The funds have been gradually accumulated from the £75 fee paid by the NHS and private clinics to the HFEA every time a woman has treatment. Campaigners have demanded the organisation gives the money back to the dozens of NHS trusts which are refusing women IVF because they are so short of money.
Last year a report by MPs found three quarters of primary care trusts are denying women treatment and not funding the three courses recommended by the health watchdog NICE.
This includes five PCTs which refuse to pay for IVF altogether while many others reject women deemed too fat, thin, old or young. As a result, couples desperate for children are having to go to private clinics and take out loans or re-mortgage their homes to cover the hefty fees.
Last year 45,000 women underwent IVF treatment, with 60 per cent having to pay for it privately. One cycle of IVF can cost between £4,000 and £8,000 as clinics charge vast fees for ‘extras’, including up to £200 for a consultation and as much as £1,000 for freezing and storing embryos.
The surplus, the equivalent to half of the organisation’s annual budget, could pay for about 850 women to have IVF at a cost of £4,000 a treatment. Clare Lewis-Jones of the charity Infertility UK, said: ‘We believe the funds built up by the HFEA should be re-invested back into the area which they regulate and that infertility patients should in some way benefit from this excess.’
The HFEA has insisted that the money was accumulated through ‘prudent’ budgeting, and said it would be too ‘complex’ to try to give the money back to cash-strapped NHS trusts.

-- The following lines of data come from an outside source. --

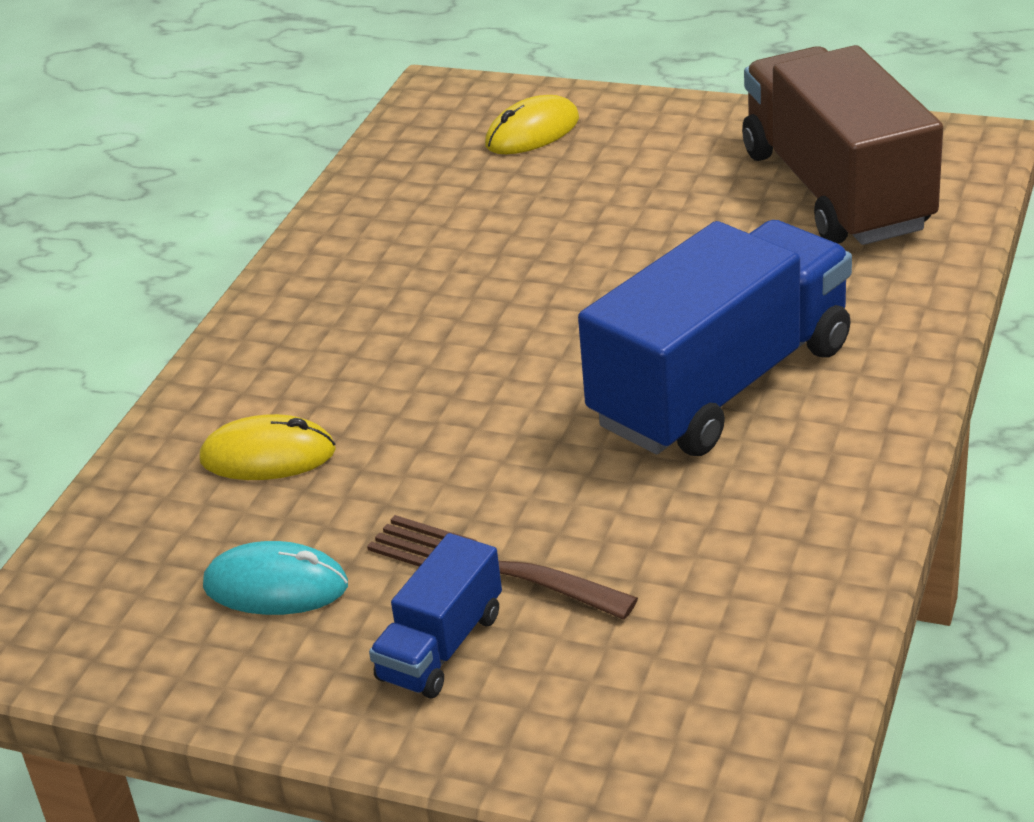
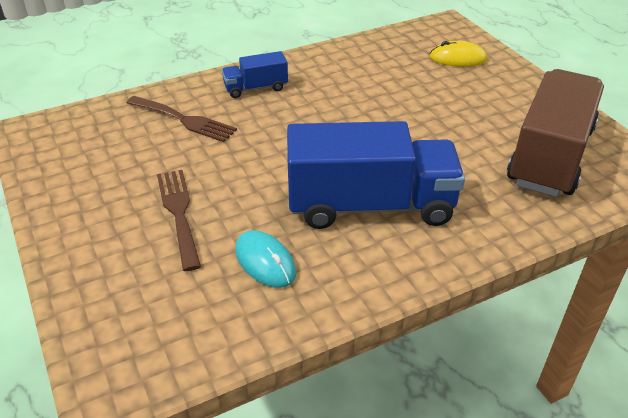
camera: 40 degrees right, 5 degrees up
yellow mouse [199,414,336,480] -> brown fork [126,96,237,142]
turquoise mouse [203,541,348,615] -> turquoise mouse moved to [235,230,296,288]
blue truck [369,533,502,699] -> blue truck moved to [222,51,288,98]

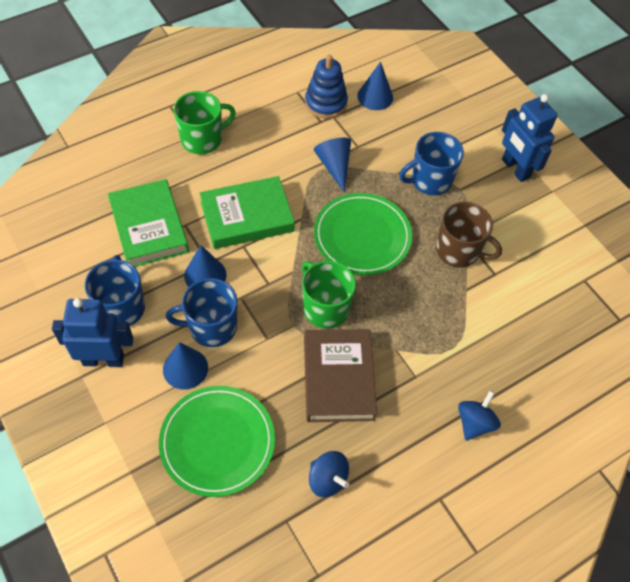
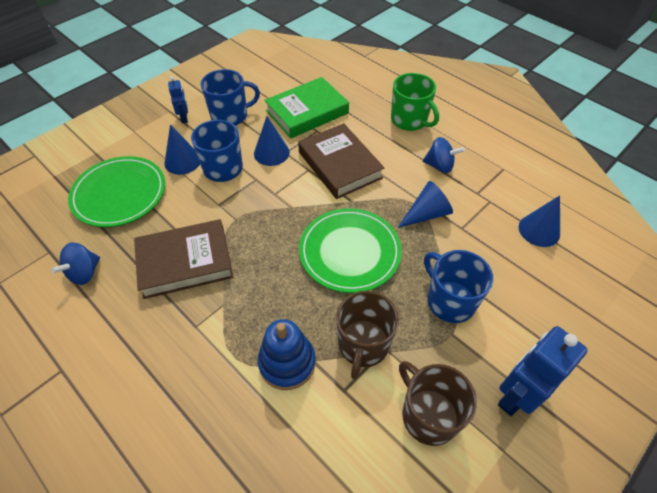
camera: 80 degrees right, 5 degrees down
blue robot [52,298,133,367] -> blue robot [168,77,188,123], size x0.52
green book [200,176,295,249] -> brown book [298,123,385,199]
green mug [302,261,356,329] -> none
blue stacking toy [305,55,348,119] -> blue stacking toy moved to [258,319,316,390]
blue spinning top [458,391,501,441] -> blue spinning top moved to [423,137,465,173]
none -> brown mug [399,361,477,446]

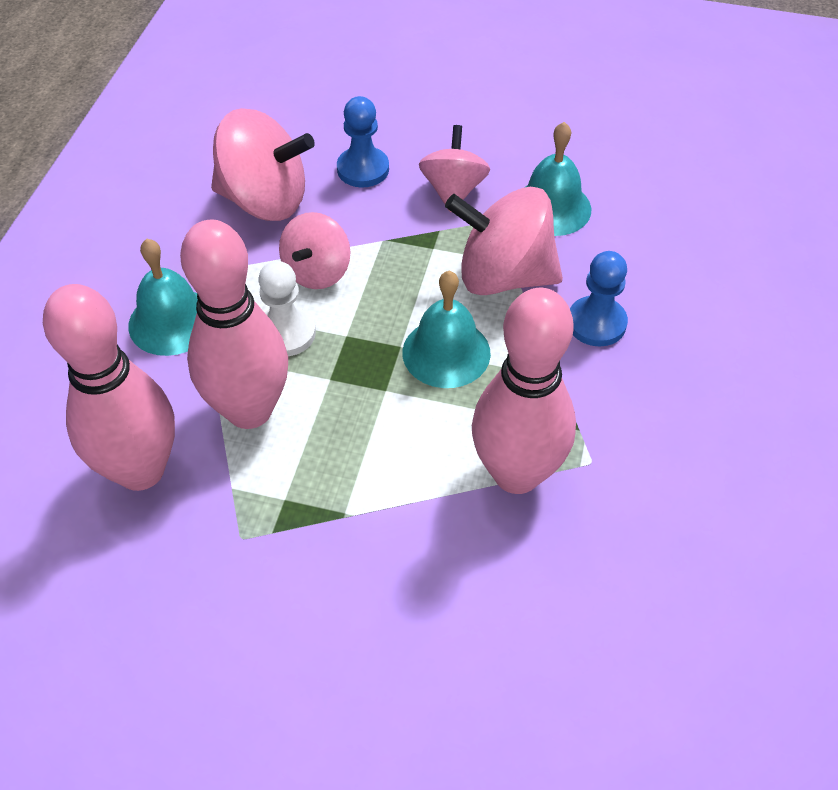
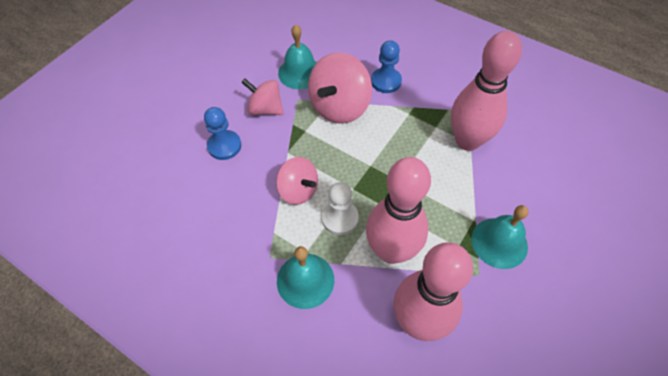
camera: 70 degrees left, 5 degrees up
pink spinning top [211,108,315,221] -> none
turquoise bell [402,271,491,388] -> turquoise bell moved to [472,205,528,269]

The figures were obtained by the Health Service Journal.
A poll in December revealed that a quarter of women having IVF said that they have to take out high-interest loans, reach their credit card limit and even re-mortgage their homes for a chance to realise their dream of motherhood.
A third of the 2,500 British women questioned by Red Magazine for its annual fertility report had spent more than £20,000. Success rates are just 32 per cent for women under 35, falling rapidly with age to just 1.5 per cent for those over 45. This means that many are being forced to fork out for three or more cycles of treatment.
Dr Allan Pacey, of the British Fertility Society, said: ‘This comes at a time when NHS funding for infertility treatment such as IVF has been cut in many parts of the country as a cost cutting measure, and both hospital and household budgets are feeling the squeeze.
‘The £3.4million is a significant sum of money and by a conservative estimate would fund over 850 cycles of IVF treatment. ‘The BFS believes it is inappropriate for the regulator to amass such a sum, which by its own admission is “unusually large”. ‘We will be writing to the HFEA chief executive to ask for an explanation.’
A spokesman from the HFEA said: ‘Previously, we have agreed with the department not to pursue the possibility of returning the money to clinics due to the complex principles and practicalities that would entail.
‘We developed proposals to enhance our capabilities in three ways, to spend the surplus money “wisely”, over three years. ‘The Department of Health have told us that they cannot agree to this for the next financial year, and so we await the department’s alternative suggestions.’